Hamilton County, Ohio — where close to 90 people have overdosed this week alone — issued a public health warning about carfentanil back in July, when 35 people overdosed in three days, six of whom died. According to CNN, the county usually sees around 25 overdoses in a week, so 90 is a drastic increase. Officials suspect the laced heroin is all from the same batch, since most of the overdoses happened on the west side of Cincinnati, though it is believed the drugs have come from more than one dealer.

The problem has also reached the Ohio-Indiana border. On Tuesday, the Indiana authorities responded to 12 heroin overdoses and one heroin-related death. The cause was originally believed to be fentanyl, but was later changed to the much more powerful carfentanil.

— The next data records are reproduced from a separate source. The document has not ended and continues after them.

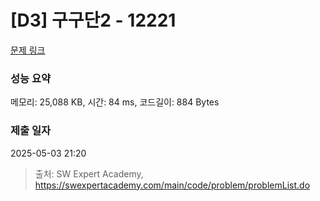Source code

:# [D3] 구구단2 - 12221 

[문제 링크](https://swexpertacademy.com/main/code/problem/problemDetail.do?contestProbId=AXpz3dravpQDFATi) 

### 성능 요약

메모리: 25,088 KB, 시간: 84 ms, 코드길이: 884 Bytes

### 제출 일자

2025-05-03 21:20



> 출처: SW Expert Academy, https://swexpertacademy.com/main/code/problem/problemList.do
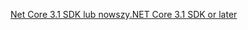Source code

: [<span data-ttu-id="69e78-101">Net Core 3.1 SDK lub nowszy</span><span class="sxs-lookup"><span data-stu-id="69e78-101">.NET Core 3.1 SDK or later</span></span>](https://dotnet.microsoft.com/download/dotnet-core/3.1)
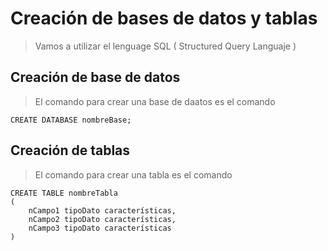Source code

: # Creación de bases de datos y tablas

> Vamos a utilizar el lenguage SQL 
> ( Structured Query Languaje )

## Creación de base de datos
> El comando para crear una base de daatos es el comando    

    CREATE DATABASE nombreBase;

## Creación de tablas
> El comando para crear una tabla es el comando  
 
    CREATE TABLE nombreTabla
    (
        nCampo1 tipoDato características,
        nCampo2 tipoDato características,
        nCampo3 tipoDato características
    )

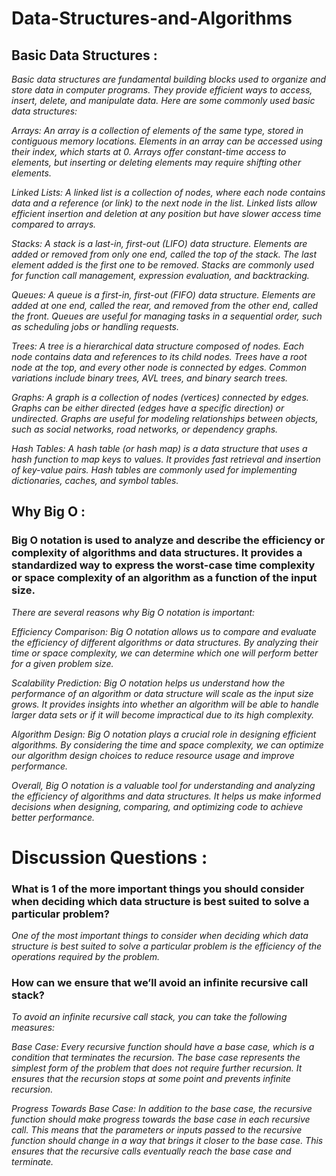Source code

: # Data-Structures-and-Algorithms

## Basic Data Structures : 
 
 *Basic data structures are fundamental building blocks used to organize and store data in computer programs. They provide efficient ways to access, insert, delete, and manipulate data. Here are some commonly used basic data structures:*

*Arrays: An array is a collection of elements of the same type, stored in contiguous memory locations. Elements in an array can be accessed using their index, which starts at 0. Arrays offer constant-time access to elements, but inserting or deleting elements may require shifting other elements.*

*Linked Lists: A linked list is a collection of nodes, where each node contains data and a reference (or link) to the next node in the list. Linked lists allow efficient insertion and deletion at any position but have slower access time compared to arrays.*

*Stacks: A stack is a last-in, first-out (LIFO) data structure. Elements are added or removed from only one end, called the top of the stack. The last element added is the first one to be removed. Stacks are commonly used for function call management, expression evaluation, and backtracking.*

*Queues: A queue is a first-in, first-out (FIFO) data structure. Elements are added at one end, called the rear, and removed from the other end, called the front. Queues are useful for managing tasks in a sequential order, such as scheduling jobs or handling requests.*

*Trees: A tree is a hierarchical data structure composed of nodes. Each node contains data and references to its child nodes. Trees have a root node at the top, and every other node is connected by edges. Common variations include binary trees, AVL trees, and binary search trees.*

*Graphs: A graph is a collection of nodes (vertices) connected by edges. Graphs can be either directed (edges have a specific direction) or undirected. Graphs are useful for modeling relationships between objects, such as social networks, road networks, or dependency graphs.*

*Hash Tables: A hash table (or hash map) is a data structure that uses a hash function to map keys to values. It provides fast retrieval and insertion of key-value pairs. Hash tables are commonly used for implementing dictionaries, caches, and symbol tables.*

## Why Big O : 

### Big O notation is used to analyze and describe the efficiency or complexity of algorithms and data structures. It provides a standardized way to express the worst-case time complexity or space complexity of an algorithm as a function of the input size.

*There are several reasons why Big O notation is important:*

*Efficiency Comparison: Big O notation allows us to compare and evaluate the efficiency of different algorithms or data structures. By analyzing their time or space complexity, we can determine which one will perform better for a given problem size.*

*Scalability Prediction: Big O notation helps us understand how the performance of an algorithm or data structure will scale as the input size grows. It provides insights into whether an algorithm will be able to handle larger data sets or if it will become impractical due to its high complexity.*

*Algorithm Design: Big O notation plays a crucial role in designing efficient algorithms. By considering the time and space complexity, we can optimize our algorithm design choices to reduce resource usage and improve performance.*

*Overall, Big O notation is a valuable tool for understanding and analyzing the efficiency of algorithms and data structures. It helps us make informed decisions when designing, comparing, and optimizing code to achieve better performance.*

# Discussion Questions : 

### What is 1 of the more important things you should consider when deciding which data structure is best suited to solve a particular problem? 
*One of the most important things to consider when deciding which data structure is best suited to solve a particular problem is the efficiency of the operations required by the problem.*

### How can we ensure that we’ll avoid an infinite recursive call stack?

*To avoid an infinite recursive call stack, you can take the following measures:*

*Base Case: Every recursive function should have a base case, which is a condition that terminates the recursion. The base case represents the simplest form of the problem that does not require further recursion. It ensures that the recursion stops at some point and prevents infinite recursion.*

*Progress Towards Base Case: In addition to the base case, the recursive function should make progress towards the base case in each recursive call. This means that the parameters or inputs passed to the recursive function should change in a way that brings it closer to the base case. This ensures that the recursive calls eventually reach the base case and terminate.*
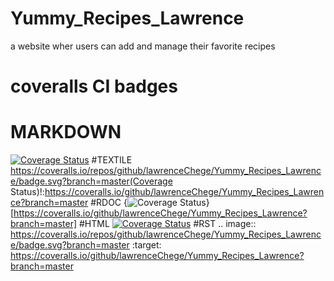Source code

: # Yummy_Recipes_Lawrence
a website wher users can add and manage their favorite recipes
# coveralls CI badges
# MARKDOWN
[![Coverage Status](https://coveralls.io/repos/github/lawrenceChege/Yummy_Recipes_Lawrence/badge.svg?branch=master)](https://coveralls.io/github/lawrenceChege/Yummy_Recipes_Lawrence?branch=master)
#TEXTILE
https://coveralls.io/repos/github/lawrenceChege/Yummy_Recipes_Lawrence/badge.svg?branch=master(Coverage Status)!:https://coveralls.io/github/lawrenceChege/Yummy_Recipes_Lawrence?branch=master
#RDOC
{<img src="https://coveralls.io/repos/github/lawrenceChege/Yummy_Recipes_Lawrence/badge.svg?branch=master" alt="Coverage Status" />}[https://coveralls.io/github/lawrenceChege/Yummy_Recipes_Lawrence?branch=master]
#HTML
<a href='https://coveralls.io/github/lawrenceChege/Yummy_Recipes_Lawrence?branch=master'><img src='https://coveralls.io/repos/github/lawrenceChege/Yummy_Recipes_Lawrence/badge.svg?branch=master' alt='Coverage Status' /></a>
#RST
.. image:: https://coveralls.io/repos/github/lawrenceChege/Yummy_Recipes_Lawrence/badge.svg?branch=master
:target: https://coveralls.io/github/lawrenceChege/Yummy_Recipes_Lawrence?branch=master







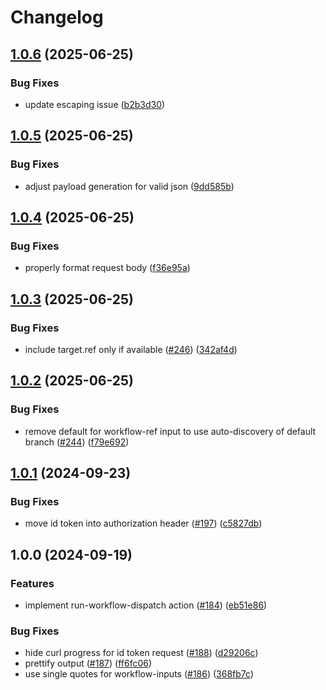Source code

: # Changelog

## [1.0.6](https://github.com/abinnovision/actions/compare/run-workflow-dispatch-source-v1.0.5...run-workflow-dispatch-source-v1.0.6) (2025-06-25)


### Bug Fixes

* update escaping issue ([b2b3d30](https://github.com/abinnovision/actions/commit/b2b3d301e1ffee035e4c4bf71502b4607423baa9))

## [1.0.5](https://github.com/abinnovision/actions/compare/run-workflow-dispatch-source-v1.0.4...run-workflow-dispatch-source-v1.0.5) (2025-06-25)


### Bug Fixes

* adjust payload generation for valid json ([9dd585b](https://github.com/abinnovision/actions/commit/9dd585b2cf780fe11c591140f340d8c26d89bbba))

## [1.0.4](https://github.com/abinnovision/actions/compare/run-workflow-dispatch-source-v1.0.3...run-workflow-dispatch-source-v1.0.4) (2025-06-25)


### Bug Fixes

* properly format request body ([f36e95a](https://github.com/abinnovision/actions/commit/f36e95a2f5ef1500150314927417271f1452b340))

## [1.0.3](https://github.com/abinnovision/actions/compare/run-workflow-dispatch-source-v1.0.2...run-workflow-dispatch-source-v1.0.3) (2025-06-25)


### Bug Fixes

* include target.ref only if available ([#246](https://github.com/abinnovision/actions/issues/246)) ([342af4d](https://github.com/abinnovision/actions/commit/342af4d4ff01104371514a5a12f4c5d80233cf47))

## [1.0.2](https://github.com/abinnovision/actions/compare/run-workflow-dispatch-source-v1.0.1...run-workflow-dispatch-source-v1.0.2) (2025-06-25)


### Bug Fixes

* remove default for workflow-ref input to use auto-discovery of default branch ([#244](https://github.com/abinnovision/actions/issues/244)) ([f79e692](https://github.com/abinnovision/actions/commit/f79e692190442c11b495839b666c73b23d97b431))

## [1.0.1](https://github.com/abinnovision/actions/compare/run-workflow-dispatch-source-v1.0.0...run-workflow-dispatch-source-v1.0.1) (2024-09-23)


### Bug Fixes

* move id token into authorization header ([#197](https://github.com/abinnovision/actions/issues/197)) ([c5827db](https://github.com/abinnovision/actions/commit/c5827db834ef70e8e1c6205c9896856d76ea7a92))

## 1.0.0 (2024-09-19)


### Features

* implement run-workflow-dispatch action ([#184](https://github.com/abinnovision/actions/issues/184)) ([eb51e86](https://github.com/abinnovision/actions/commit/eb51e86774d411f67b61ecdb9f01bc1c631d1078))


### Bug Fixes

* hide curl progress for id token request ([#188](https://github.com/abinnovision/actions/issues/188)) ([d29206c](https://github.com/abinnovision/actions/commit/d29206c69c8833ae71d19c0029d67ffc5f1a9c2f))
* prettify output ([#187](https://github.com/abinnovision/actions/issues/187)) ([ff6fc06](https://github.com/abinnovision/actions/commit/ff6fc06794cdeb6f08e824d8d42ce4073025e0a9))
* use single quotes for workflow-inputs ([#186](https://github.com/abinnovision/actions/issues/186)) ([368fb7c](https://github.com/abinnovision/actions/commit/368fb7c1937ca3536b611b3d3192891654630154))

Because carfentanil is such a new drug, most paramedics and doctors aren’t even equipped to treat the overdoses, as hospitals and clinics use mass spectrometry tests to find out what drugs an overdose patient took and current tests don’t scan for carfentanil. However, the University of Florida Forensic Toxicology Lab is working on developing a test to identify it.

Another major problem, Dr. Shawn Ryan, chief medical officer at the BrightView addiction treatment center in Cincinnati, told Mic’s Max Plenke, is that the medicine used to treat heroin overdoses — Narcan — doesn’t work on carfentanil. “If you show up at a hospital with a heart attack, people are called to make sure you’re stable, they discharge, have a follow-up appointment and prescribe medicine — normal medical practice,” Ryan told Mic. “None of the normal pathways of care exist for what we’re dealing with today. The system is not prepared to deal with it.”

Indiana State Police Sergeant Stephen Wheeles also told CNN Jennings County, Indiana, where many overdoses have happened, ran out of Narcan after Tuesday’s hike in overdoses and had to restock. So, even though medics are trying to use the drug to revive overdose patients, they don’t have enough.